[Start DATA EXTRACT]
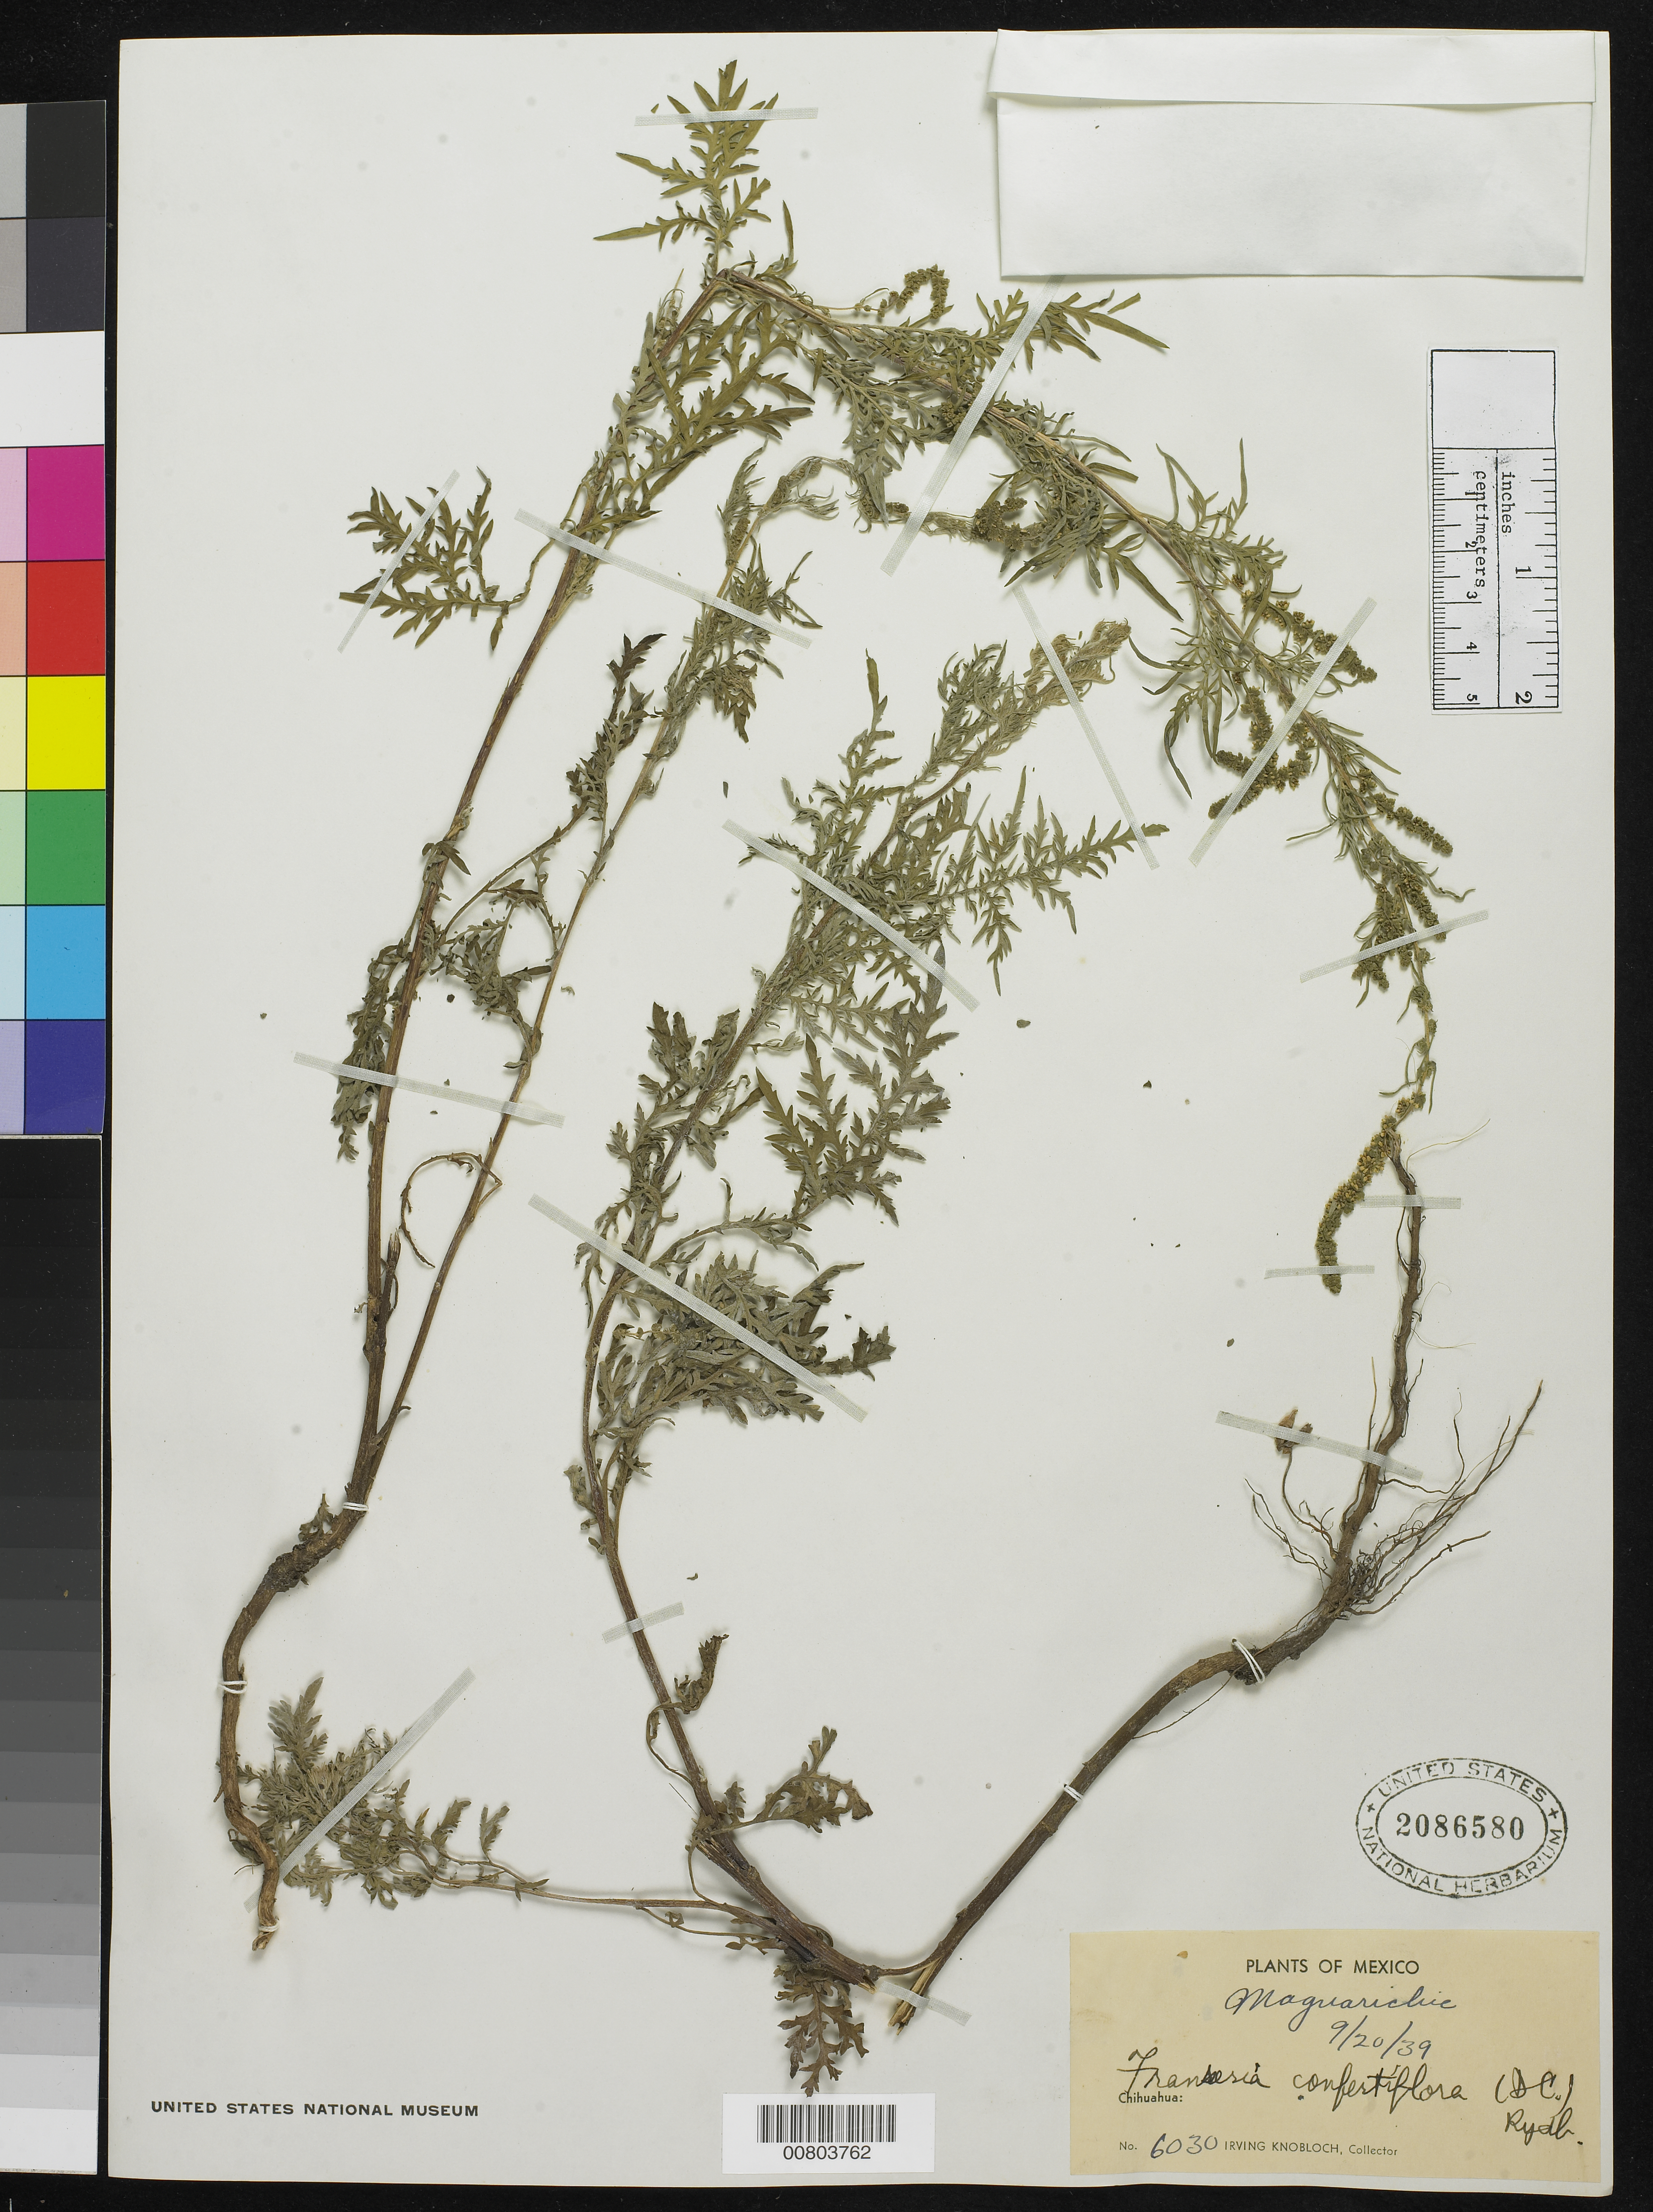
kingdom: Plantae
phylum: Tracheophyta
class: Magnoliopsida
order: Asterales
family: Asteraceae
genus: Franseria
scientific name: Franseria confertiflora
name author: (DC.) Rydb.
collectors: I. W. Knobloch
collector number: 6030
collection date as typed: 20 Sep 1939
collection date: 1939-09-20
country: Mexico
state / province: Chihuahua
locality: Maguarichic, Chihuahua.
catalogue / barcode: US 2086580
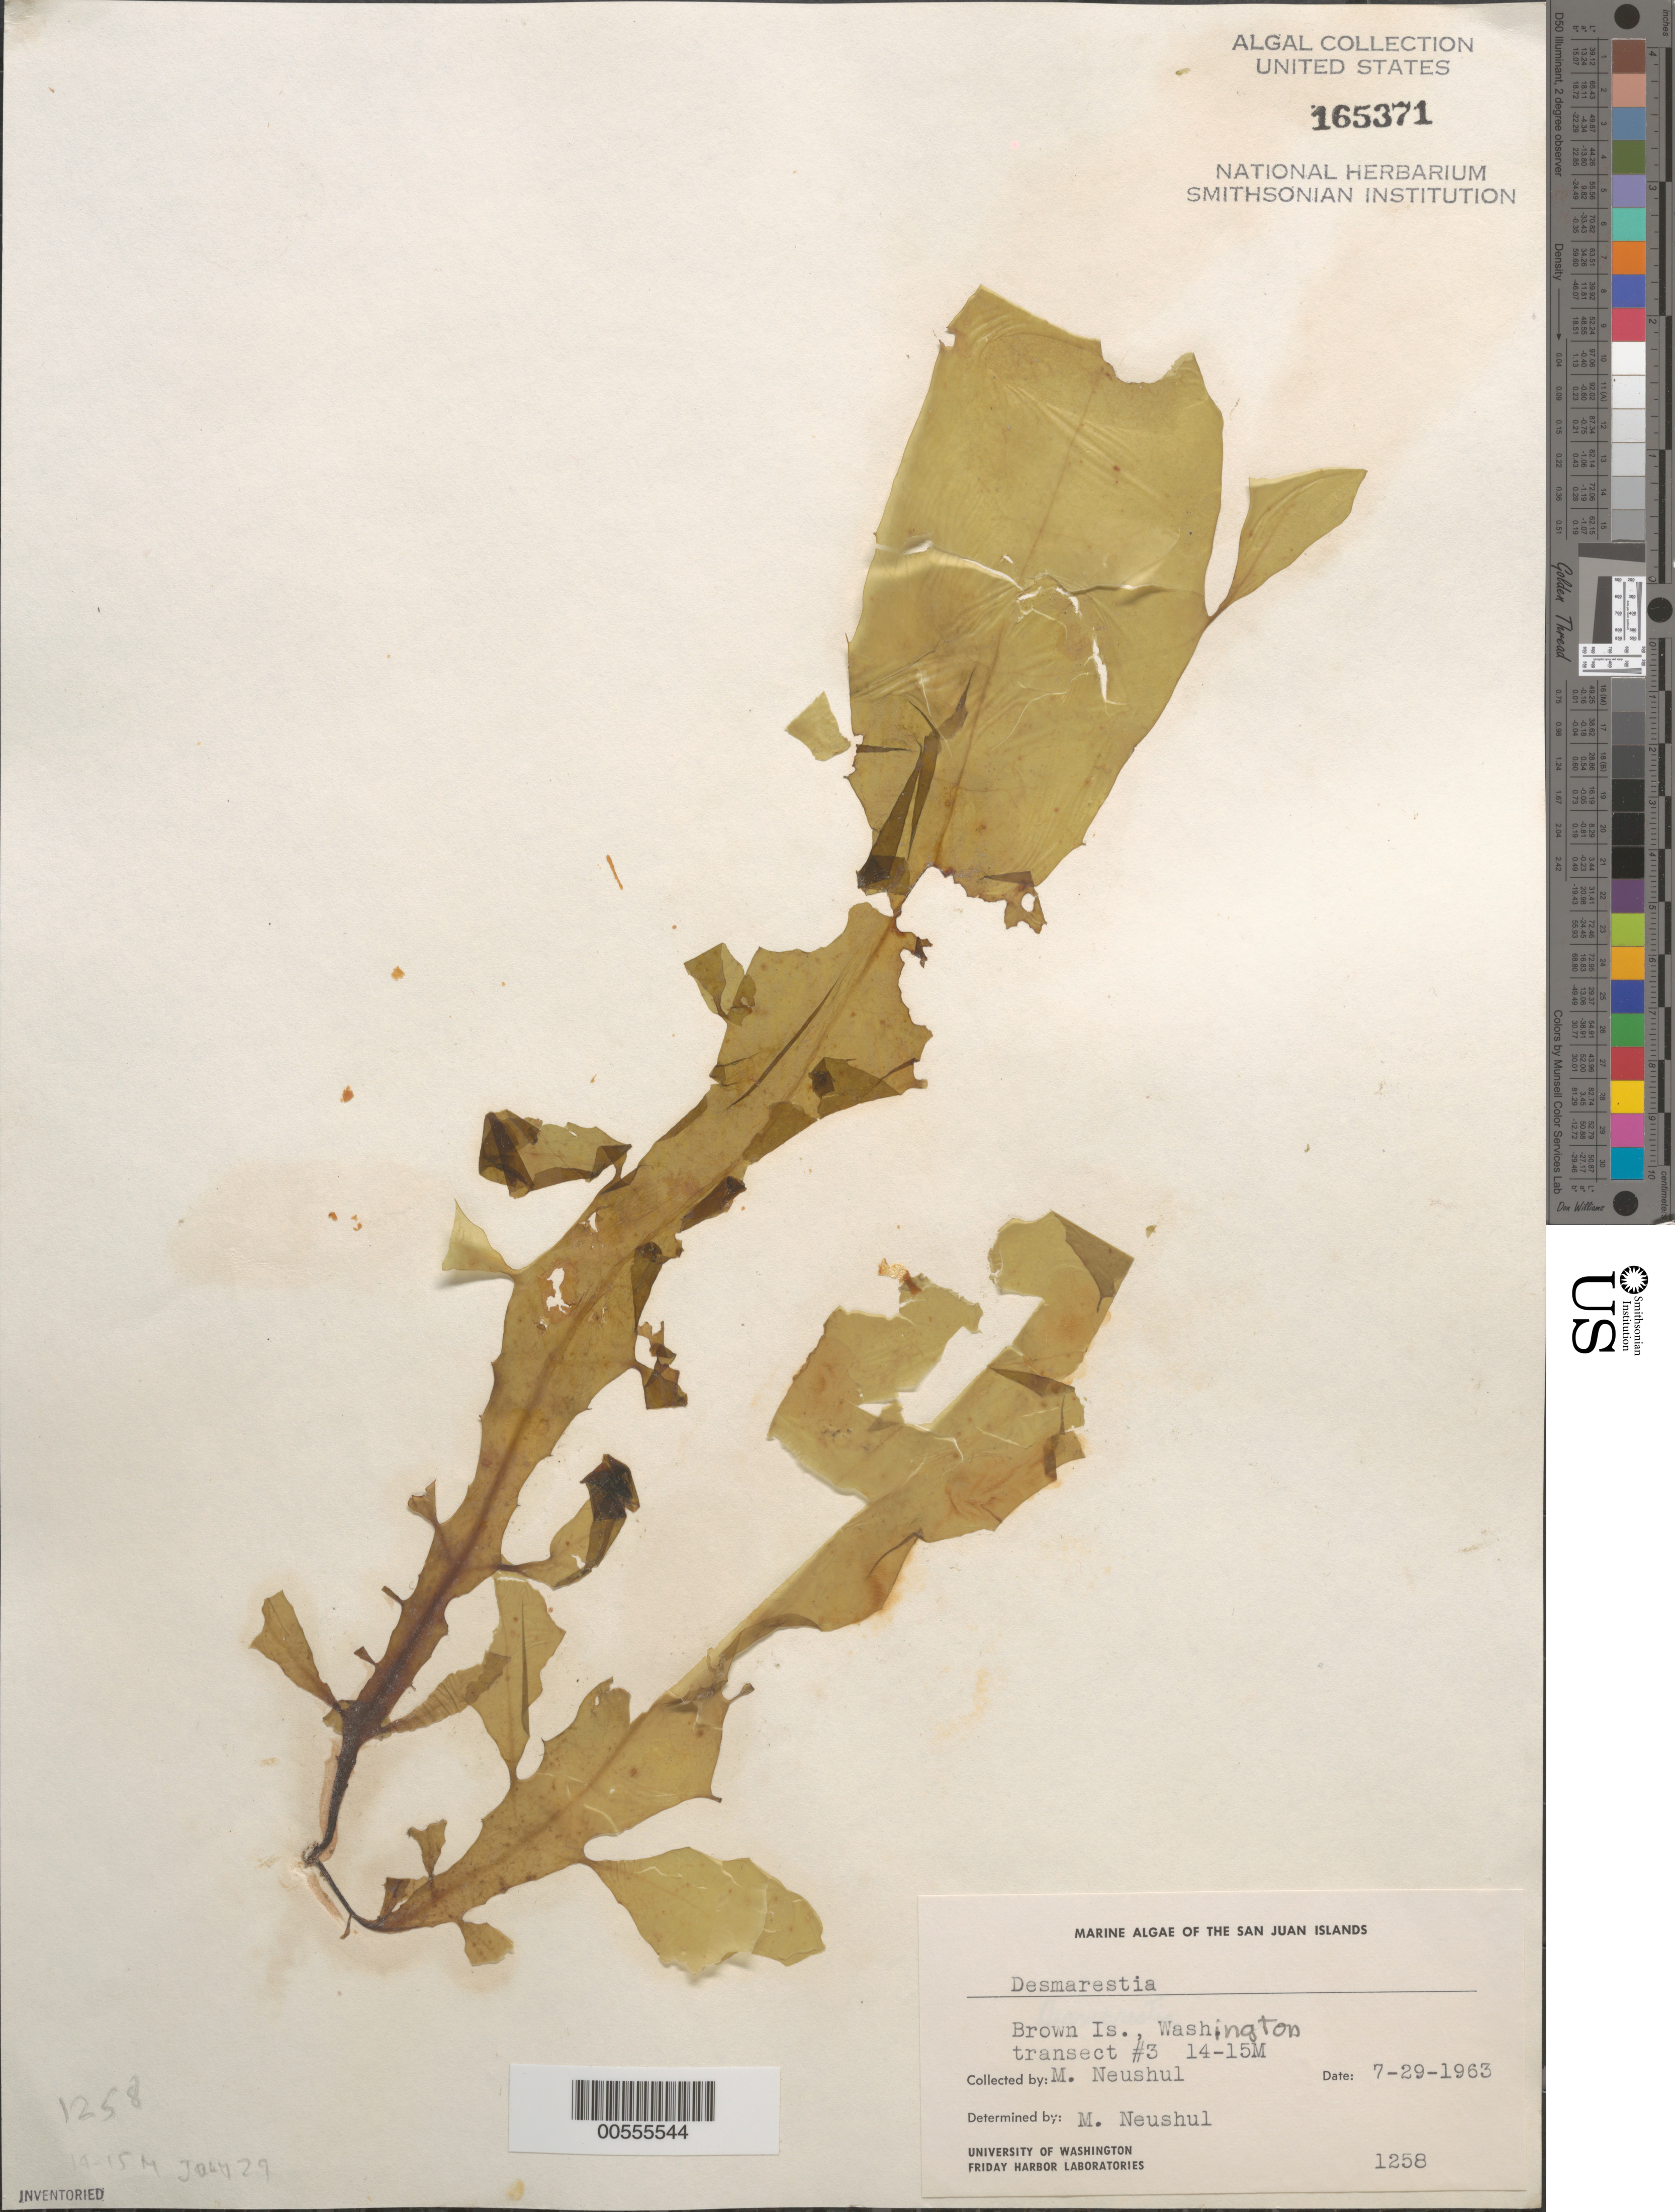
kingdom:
[End DATA EXTRACT]
| DIRECTIONS FOR THIS TASK |
Arrange every line of the listing above as a Markdown table with the columns "No." and "Entry," skipping blank lines. Leave the pictures out.

| WRITTEN REPLY |
| No. | Entry |
|---|---|
| 1 | kingdom: Plantae |
| 2 | phylum: Tracheophyta |
| 3 | class: Magnoliopsida |
| 4 | order: Asterales |
| 5 | family: Asteraceae |
| 6 | genus: Franseria |
| 7 | scientific name: Franseria confertiflora |
| 8 | name author: (DC.) Rydb. |
| 9 | collectors: I. W. Knobloch |
| 10 | collector number: 6030 |
| 11 | collection date as typed: 20 Sep 1939 |
| 12 | collection date: 1939-09-20 |
| 13 | country: Mexico |
| 14 | state / province: Chihuahua |
| 15 | locality: Maguarichic, Chihuahua. |
| 16 | catalogue / barcode: US 2086580 |
| 17 | kingdom: |